Many years ago, Colonel Jeff Cooper coined the term Ballistic Wampum to describe the use of ammunition for barter. The suitability of common caliber ammunition in this role is self evident. Because it has most of the key attributes of a barter good, I consider ammo co-equal to silver coins. What are these attributes? Durability. Ease of Recognition. Fungibility. Divisibility. Practicality. Near Universal Appeal. Oh yes, and: Cool Factor. In a future barter economy, all the Cool Kids will be swapping Ballistic Wampum.
Gain Key Bartering Skills
This is also a good time to get accustomed to bartering. If you are inexperienced with barter, then be advised that there is a learning curve. Take the time to read this SurvivalBlog article: The Savvy Barterer–References, Skills, and Tools for TEOTWAWKI Barter.
Many communities host farmers markets, community garage sales, and flea markets. They are great places to learn how to barter. Also get accustomed to traveling to attend coin shows, gun shows, and Ham radio swap meets. The experience that you gain in bartering there will prove itself invaluable. (Once digital currency is instituted and a good portion of legitimate private commerce is driven underground, barter skills will be tremendously more important than they are today.)

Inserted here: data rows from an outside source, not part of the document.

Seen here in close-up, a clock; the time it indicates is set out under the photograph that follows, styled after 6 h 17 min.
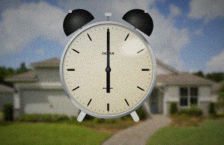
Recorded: 6 h 00 min
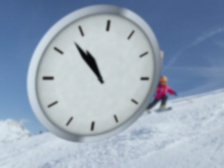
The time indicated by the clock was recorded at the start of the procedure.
10:53
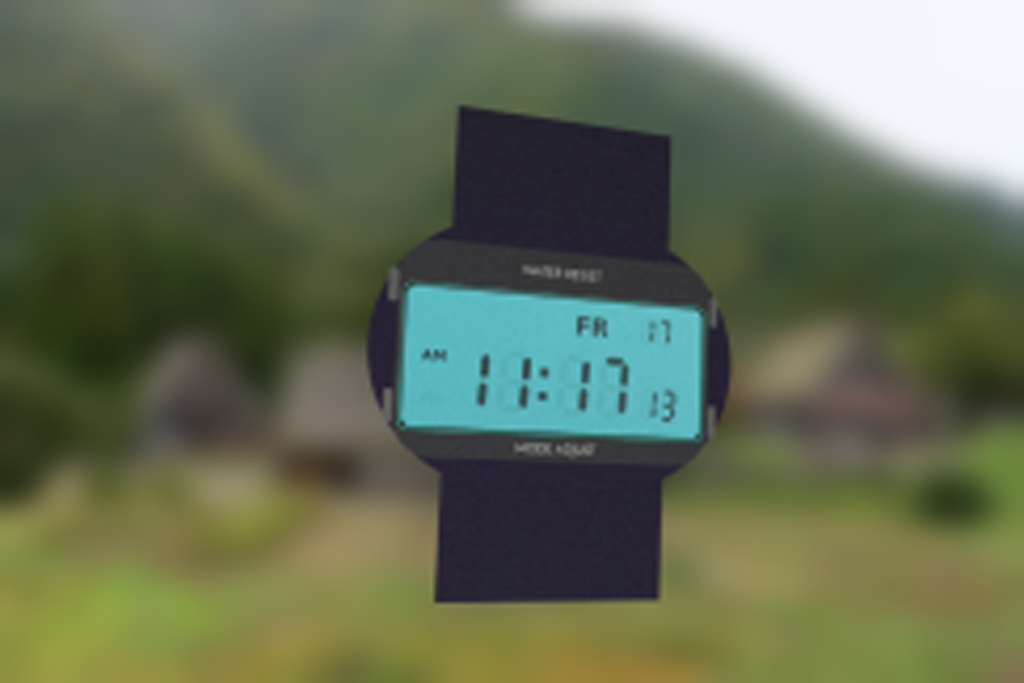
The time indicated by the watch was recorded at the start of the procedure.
11:17:13
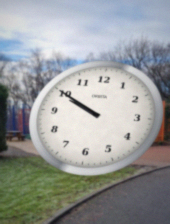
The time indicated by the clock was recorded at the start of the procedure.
9:50
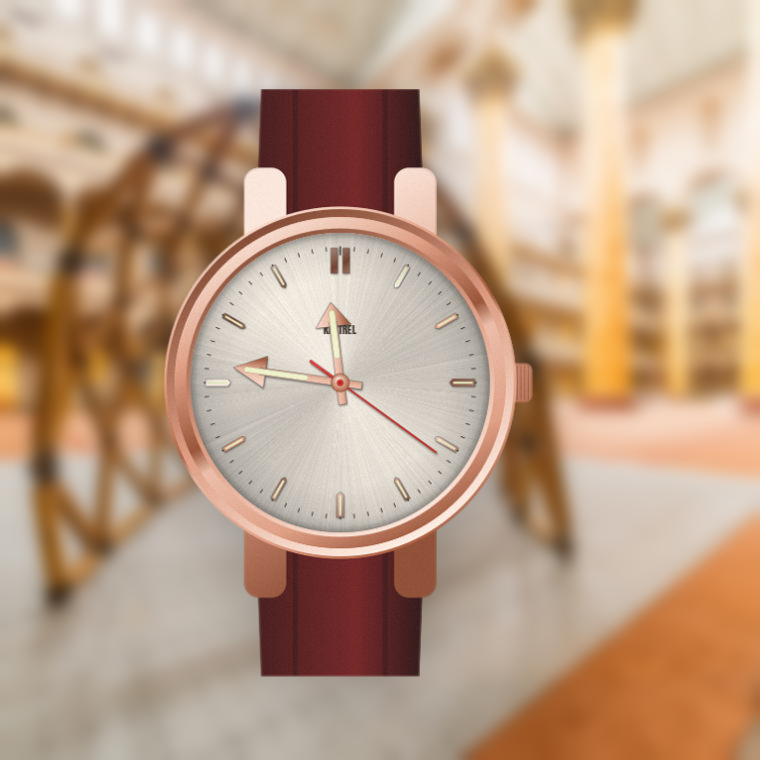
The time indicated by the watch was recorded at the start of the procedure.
11:46:21
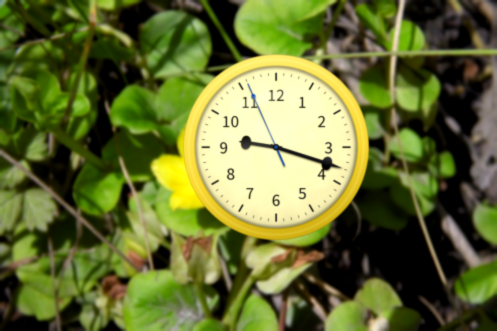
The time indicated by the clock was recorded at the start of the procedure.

Take the time to research and then join barter and/or local currency networks. To start, do your homework with web searches on phrases like these:
Long Term Risks of a Cashless Economy
The long term risks of a society under a digital currency regime are difficult to fully predict. There is, of course, the aforementioned loss of privacy– what I call “The Fishbowl Effect”. But just as scary is the recognition of the fact that a universal digital currency at the national or even multinational level opens the doors to monetary mischief. What is to stop a government from grossly inflating a digi-currency and then simply dropping a zero? That is something difficult to accomplish with paper currencies and coinage, but it could be done in the blink of an eye with an electronic currency.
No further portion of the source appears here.